>>>

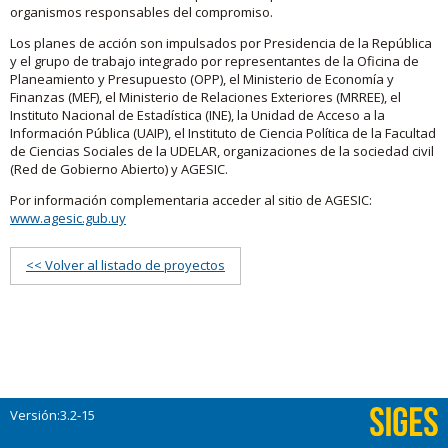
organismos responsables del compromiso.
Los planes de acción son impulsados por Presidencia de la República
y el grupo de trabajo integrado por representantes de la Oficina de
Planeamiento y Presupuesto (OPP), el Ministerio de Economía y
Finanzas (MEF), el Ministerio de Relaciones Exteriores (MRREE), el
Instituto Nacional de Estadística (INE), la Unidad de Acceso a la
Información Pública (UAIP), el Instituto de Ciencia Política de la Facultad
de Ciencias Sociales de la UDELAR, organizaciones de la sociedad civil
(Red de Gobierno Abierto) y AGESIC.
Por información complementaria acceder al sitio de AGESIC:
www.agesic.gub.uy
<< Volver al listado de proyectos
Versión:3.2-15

<<<
>>>

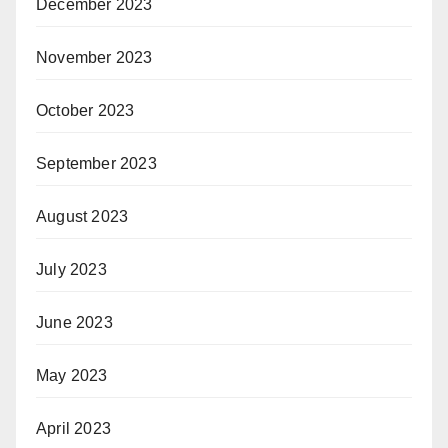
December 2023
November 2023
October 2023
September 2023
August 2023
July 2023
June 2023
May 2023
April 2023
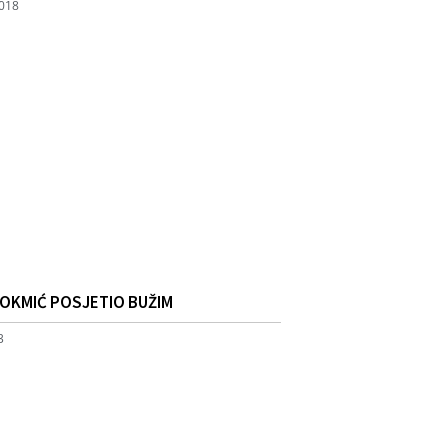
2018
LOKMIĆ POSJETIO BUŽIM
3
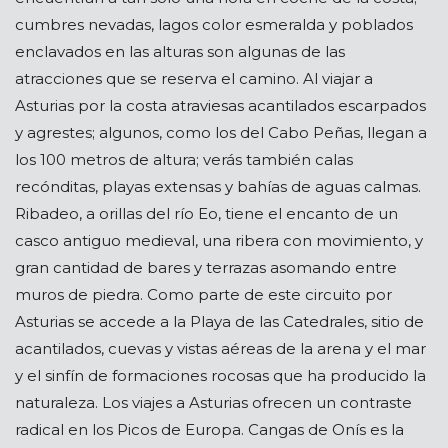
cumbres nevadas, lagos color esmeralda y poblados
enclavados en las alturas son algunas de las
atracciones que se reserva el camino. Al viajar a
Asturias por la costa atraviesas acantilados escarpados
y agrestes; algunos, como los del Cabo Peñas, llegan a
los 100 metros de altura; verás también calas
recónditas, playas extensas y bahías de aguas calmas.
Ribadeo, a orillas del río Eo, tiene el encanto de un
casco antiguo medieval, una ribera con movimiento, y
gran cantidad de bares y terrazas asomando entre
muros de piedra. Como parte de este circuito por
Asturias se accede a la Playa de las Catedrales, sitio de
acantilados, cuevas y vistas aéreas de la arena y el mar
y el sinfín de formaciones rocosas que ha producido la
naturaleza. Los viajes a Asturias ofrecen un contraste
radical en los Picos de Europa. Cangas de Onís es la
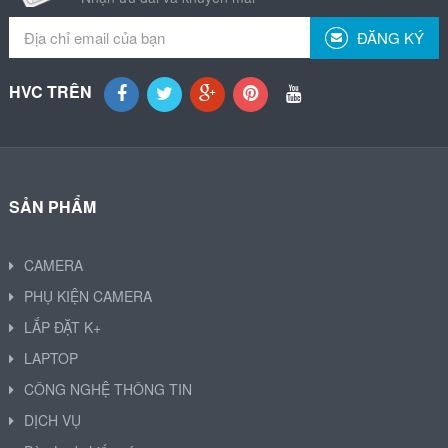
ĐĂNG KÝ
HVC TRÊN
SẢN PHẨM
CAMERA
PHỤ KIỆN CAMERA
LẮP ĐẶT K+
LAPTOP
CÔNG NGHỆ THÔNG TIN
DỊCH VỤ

<<<
>>>

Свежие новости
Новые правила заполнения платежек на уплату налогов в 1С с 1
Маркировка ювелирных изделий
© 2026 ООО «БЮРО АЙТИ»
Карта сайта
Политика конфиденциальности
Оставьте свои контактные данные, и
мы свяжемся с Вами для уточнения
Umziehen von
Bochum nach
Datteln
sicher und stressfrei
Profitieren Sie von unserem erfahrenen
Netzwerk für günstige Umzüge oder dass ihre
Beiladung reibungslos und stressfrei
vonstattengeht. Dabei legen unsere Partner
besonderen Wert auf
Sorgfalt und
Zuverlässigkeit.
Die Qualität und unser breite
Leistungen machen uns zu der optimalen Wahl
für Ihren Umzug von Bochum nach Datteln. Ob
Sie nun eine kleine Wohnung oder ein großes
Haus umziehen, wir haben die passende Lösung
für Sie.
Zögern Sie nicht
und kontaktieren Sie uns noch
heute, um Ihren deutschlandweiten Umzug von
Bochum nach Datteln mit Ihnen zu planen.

<<<

Exercise requirements> In the records above, copy out verbatim every line from the one containing "organismos responsables del compromiso." through the one containing "de Ciencias Sociales", including both of those lines.

Expected answer>
organismos responsables del compromiso.
Los planes de acción son impulsados por Presidencia de la República
y el grupo de trabajo integrado por representantes de la Oficina de
Planeamiento y Presupuesto (OPP), el Ministerio de Economía y
Finanzas (MEF), el Ministerio de Relaciones Exteriores (MRREE), el
Instituto Nacional de Estadística (INE), la Unidad de Acceso a la
Información Pública (UAIP), el Instituto de Ciencia Política de la Facultad
de Ciencias Sociales de la UDELAR, organizaciones de la sociedad civil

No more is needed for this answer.